Activists at a council meeting confront the attorney representing Hillside Villa's owner.
Activists at a City Council meeting confront Patrick Hennessey, left, the attorney representing Hillside Villa’s owner.
(David Zahniser / Los Angeles Times)

Friday’s vote was the culmination of more than two years of advocacy by tenant activists and the building’s renters, who had urged the city to use its power of eminent domain to force the building owner to sell. Cedillo embraced that idea in February 2020, after negotiations with the owner over a deal to protect the tenants broke down. But some of his colleagues expressed concerns about such a purchase, saying they wanted to know the full financial impact.

Hillside Villa’s owner, Thomas Botz, has said repeatedly that he does not want to sell. Cedillo, in turn, said the city will probably need to wield the power of eminent domain, typically used to acquire private property for the construction of bridges, schools and other facilities, to force Botz to relinquish the property.

“In the area of preserving affordable housing, there’s no other city doing what we’re doing — not in the county, not in the state, nor in the nation,” Cedillo told his colleagues. “So I thank all of you for having the courage and being willing to take these risks.”

Housing officials have proposed a strategy where the city would purchase the building, then sell it to the housing authority, which has a portfolio of public housing developments. The housing authority would ultimately pay the city back, while providing Section 8 vouchers to each unit in the building and restricting rent increases for a 55-year period.

The council received an initial estimate that said the cost of buying and fixing up Hillside Villa would reach nearly $60 million. Attorneys for the landlord said the true cost of the purchase and renovations could exceed $90 million.

Housing officials said they would report back to the council for further instructions once they have submitted an offer and received a response. Another vote would be needed to proceed with the purchase, they said.

Officials said they do not yet know how many tenants, if any, could be forced out once the building is publicly owned, because they earn too much and do not comply with the property’s income restrictions. Housing activists said they believe 113 of the building’s residents qualify as low income.

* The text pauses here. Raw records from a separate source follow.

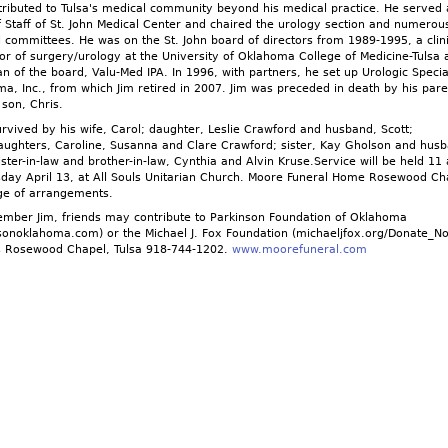
tributed to Tulsa's medical community beyond his medical practice. He served 
f Staff of St. John Medical Center and chaired the urology section and numerou
 committees. He was on the St. John board of directors from 1989-1995, a clini
or of surgery/urology at the University of Oklahoma College of Medicine-Tulsa 
n of the board, Valu-Med IPA. In 1996, with partners, he set up Urologic Special
a, Inc., from which Jim retired in 2007. Jim was preceded in death by his pare
 son, Chris.
urvived by his wife, Carol; daughter, Leslie Crawford and husband, Scott;
ughters, Caroline, Susanna and Clare Crawford; sister, Kay Gholson and hus
sister-in-law and brother-in-law, Cynthia and Alvin Kruse.Service will be held 11
ay April 13, at All Souls Unitarian Church. Moore Funeral Home Rosewood Cha
rge of arrangements.
mber Jim, friends may contribute to Parkinson Foundation of Oklahoma
sonoklahoma.com) or the Michael J. Fox Foundation (michaeljfox.org/Donate_N
s Rosewood Chapel, Tulsa 918-744-1202.
www.moorefuneral.com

Lawyers for the building’s owner have characterized the city’s strategy as “wasteful,” saying more than two-thirds of the building’s residents are not in any financial jeopardy.

Activists, on the other hand, said the owner cannot be trusted — and contend that he will renege on his commitment to welcome Section 8 tenants.

Jacob Woocher, an organizer with the Hillside Villa Tenants Assn., told council members that Friday’s vote offered them a chance to show they “care about poor people.”

“L.A. has the opportunity to lead the nation in taking on the housing crisis,” he said. “First Hillside Villa, then the city.”